The perl solution from Aia solved the issue.
PATTERN2 whatever goes to tokyo city ....title=">PATTERN1 tokyo city PATTERN2 whatever whatever whatever title=">PATTERN1 london PATTERN2 whatever whatever whatever title=">PATTERN1 new york PATTERN2 whatever whatever whatever ....

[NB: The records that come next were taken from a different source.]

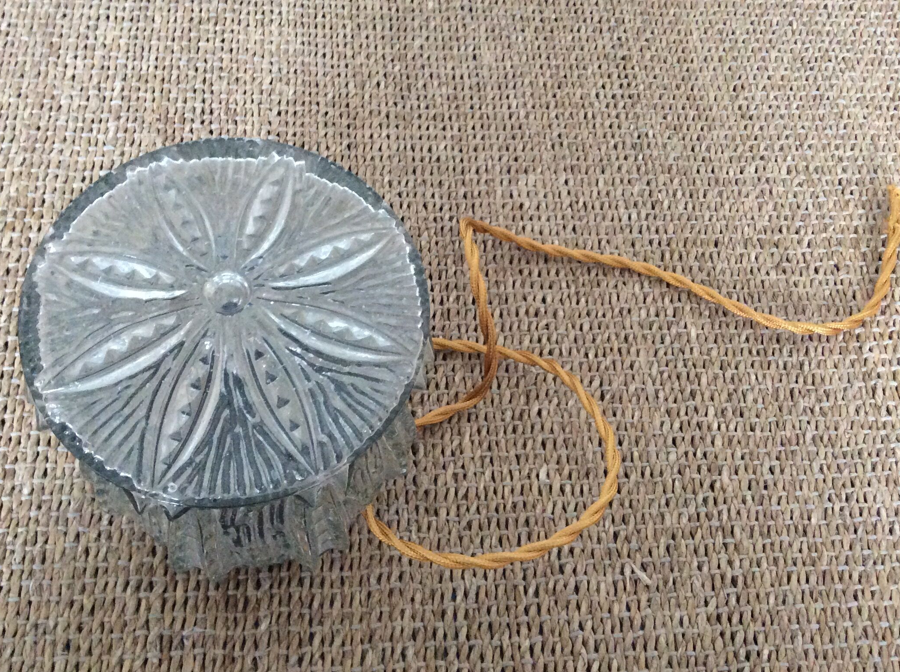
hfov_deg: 46.8
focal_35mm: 40
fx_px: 1038
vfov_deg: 35.8
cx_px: 406
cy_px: 281
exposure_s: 1/25
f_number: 2.4
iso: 320
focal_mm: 3.3
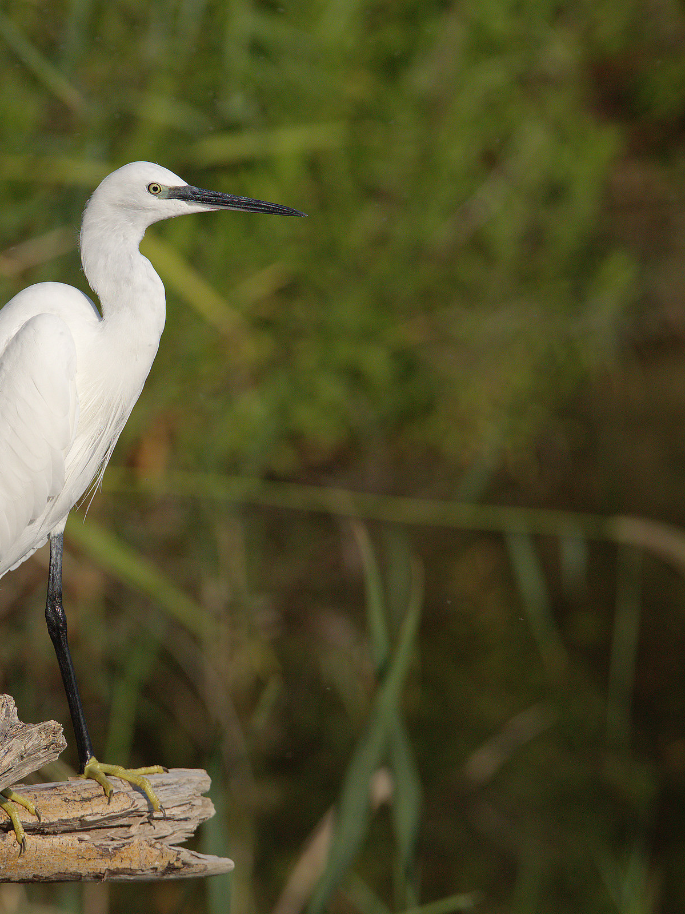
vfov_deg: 3.1
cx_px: 71
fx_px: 17145
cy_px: 457
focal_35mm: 650
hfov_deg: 2.3
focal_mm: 450
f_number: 9
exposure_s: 1/2000
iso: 400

PATTERN2 whatever goes to tokyo city ....title=">PATTERN1 Tokyo City PATTERN2 whatever whatever whatever title=">PATTERN1 London PATTERN2 whatever whatever whatever title=">PATTERN1 New York PATTERN2 whatever whatever whatever
title=">PATTERN1 tokyo city whatever whatever title=">PATTERN1 london PATTERN2
you want the output:
title=">PATTERN1 tokyo city whatever whatever title=">PATTERN1 London PATTERN2
and you said that Aia's perl script does exactly what you want. But both of Aia's perl scripts produce the following output from that input:
title=">PATTERN1 Tokyo City Whatever Whatever Title=">PATTERN1 London PATTERN2
I'm not nearly as good at writing perl scripts as Aia is, but the following awk script seems to do what you have requested for every output you have specified with various sample inputs:
awk '
BEGIN { OFF = "PATTERN2"
ON = "title=\">PATTERN1"
}
{ n = on = 0
for(i = 1; i <= NF; i++)
if($i == ON) {
if(!on) n++
on = 1
start[n] = i + 1
} else if($i == OFF) {
if(on) {
on = 0
stop[n] = i - 1
}
}
if(on) n--
for(i = 1; i <= n; i++)
for(j = start; j <= stop; j++)
$j = toupper(substr($j, 1, 1)) substr($j, 2)
}
1' file
As always, if you want to try this on a Solaris/SunOS system, change awk to /usr/xpg4/bin/awk or nawk . I'm guessing this still doesn't really do what you want, but you still haven't given us a complete specification for what happens when the three patterns you showed us in your original post in this thread are not paired as shown in the examples in that post.